#### [Source document]

I was given responsibility for third-world policies, and my first mission was making positive contact with leaders of the struggle in South Africa,” said Zeiniker.

COLOURFUL CHARACTERS 

The players in this unfolding theatre of clandestine operations spread across three continents. In South Africa, Clive Menell of Anglovaal paved the way by bringing on board Archbishop Benjamin Tutu. Soon other internationally renowned personalities like Jane Fonda and Tom Hayden joined the circle, as did Ethel Kennedy, who twisted the arm of a reluctant Tutu into meeting with the Israelis. This was the turning point, for what followed was a secret meeting in South Africa between a delegation of Israelis representing anti-Apartheid sentiment and prominent Blacks, such as Albertina Sisulu and Ntatho and Sally Motlana.

Charismatic Characters. In the inner circle that inspired the Beit Berl project were Jane Fonda and husband Tom Hayden (above), Ethal Kennedy, the American human rights advocate and widow of U.S. Senator Robert F. Kennedy as well as in South Africa, Clive Menell of Anglovaal and Archbishop Benjamin Tutu.

We came out of the meeting with a clear mandate for action. Armed with an understanding that there would be no political manifestos and no pictures of politicians kissing each other, but a programme geared solely to assisting in the struggle, we approached Jews in the United States for support. In Israel, Yossi Beilin, Alon Liel, Ruth Baron and myself, among others, spearheaded the programme to be called the Israeli and South African Centres for International Cooperation” (ICIC) and would be based at Beit Berl.”

CLANDESTINE RECRUITMENT 

The early days saw us,” explained Zelniker, “pounding the pavements in South Africa for some twenty months recruiting support and participants. The success of the operation was predicated on our ability to keep it under wraps.”

Asked how that was possible, Zelniker replied:

You know how porcupines make love? Very carefully.”

The first group of twenty arrived in 1986 representing three constituencies:

– Soweto,

– the Cape Coloured community and

– Women’s groups.

We brought in the Histadrut (General Federation of Labour) to help in the initial training,” said Zelniker. “After the success of that first group, it was easier to obtain more funding. We approached very prominent, radically anti-Israel, Black leaders in the U.S. and received their blessing. Individual Jews donated large sums of money in the full knowledge that they would receive no recognition, and the American Government very quietly also assisted us in funding.”

Zelniker’s shuttling to-and-fro between Israel and South Africa was not without risk.

My associate Ruth Baron was also detained. There were many ways the South African Authorities could have derailed the programme and they made it crystal clear that physical intimidation could be escalated. We were worried about the graduates being whisked away on their return from Israel for interrogation and intimidation, which on occasion did happen.”

#### [Task instructions]
[a] Answer each question from the Beit Berl excerpt:
(i) In what year did the first group of twenty arrive?
(ii) Which organization was brought in to help with the initial training?
(iii) Where was the ICIC to be based?
[b] For each statement, say yes or no depending on whether the Beit Berl excerpt agrees with it, and quote the words that decide it:
(i) The first group of twenty represented four constituencies.
(ii) Recruiting support and participants in South Africa took about twenty months.
(iii) Individual Jewish donors were publicly recognized for their contributions.
Rely solely on the Beit Berl excerpt for your answers.

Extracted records
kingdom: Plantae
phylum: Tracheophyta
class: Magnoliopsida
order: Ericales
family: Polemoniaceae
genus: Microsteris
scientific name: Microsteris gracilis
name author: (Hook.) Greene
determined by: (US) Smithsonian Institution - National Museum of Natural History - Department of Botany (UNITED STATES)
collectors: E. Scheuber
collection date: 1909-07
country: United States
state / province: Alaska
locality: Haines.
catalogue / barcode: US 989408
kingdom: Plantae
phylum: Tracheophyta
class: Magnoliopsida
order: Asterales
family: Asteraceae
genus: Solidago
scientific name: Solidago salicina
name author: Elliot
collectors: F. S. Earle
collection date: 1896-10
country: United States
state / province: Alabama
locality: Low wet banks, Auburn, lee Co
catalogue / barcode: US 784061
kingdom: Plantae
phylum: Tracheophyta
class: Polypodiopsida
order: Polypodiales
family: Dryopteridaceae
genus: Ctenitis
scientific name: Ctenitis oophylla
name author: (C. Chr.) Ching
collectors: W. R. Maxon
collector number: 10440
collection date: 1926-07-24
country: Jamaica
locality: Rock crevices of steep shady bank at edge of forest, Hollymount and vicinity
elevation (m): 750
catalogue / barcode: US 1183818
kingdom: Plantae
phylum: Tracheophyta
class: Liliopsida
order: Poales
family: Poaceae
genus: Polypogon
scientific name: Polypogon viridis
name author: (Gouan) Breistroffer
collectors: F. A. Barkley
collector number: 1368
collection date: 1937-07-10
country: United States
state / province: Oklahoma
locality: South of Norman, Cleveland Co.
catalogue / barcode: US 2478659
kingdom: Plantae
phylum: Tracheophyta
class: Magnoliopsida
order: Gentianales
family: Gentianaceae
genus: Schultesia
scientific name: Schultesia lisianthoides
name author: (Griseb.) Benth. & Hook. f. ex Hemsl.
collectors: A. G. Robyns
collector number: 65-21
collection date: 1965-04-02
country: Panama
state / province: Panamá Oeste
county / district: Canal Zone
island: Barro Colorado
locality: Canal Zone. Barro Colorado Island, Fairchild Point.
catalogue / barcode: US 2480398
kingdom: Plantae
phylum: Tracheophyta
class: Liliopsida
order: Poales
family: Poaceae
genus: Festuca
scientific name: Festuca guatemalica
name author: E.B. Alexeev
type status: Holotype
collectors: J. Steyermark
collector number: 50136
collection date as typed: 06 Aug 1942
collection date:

#### [Expected answers]
[a]
(i) 1986
(ii) The Histadrut (General Federation of Labour)
(iii) Beit Berl

[b]
(i) No: "The first group of twenty arrived in 1986 representing three constituencies"
(ii) Yes: "pounding the pavements in South Africa for some twenty months recruiting support and participants"
(iii) No: "Individual Jews donated large sums of money in the full knowledge that they would receive no recognition"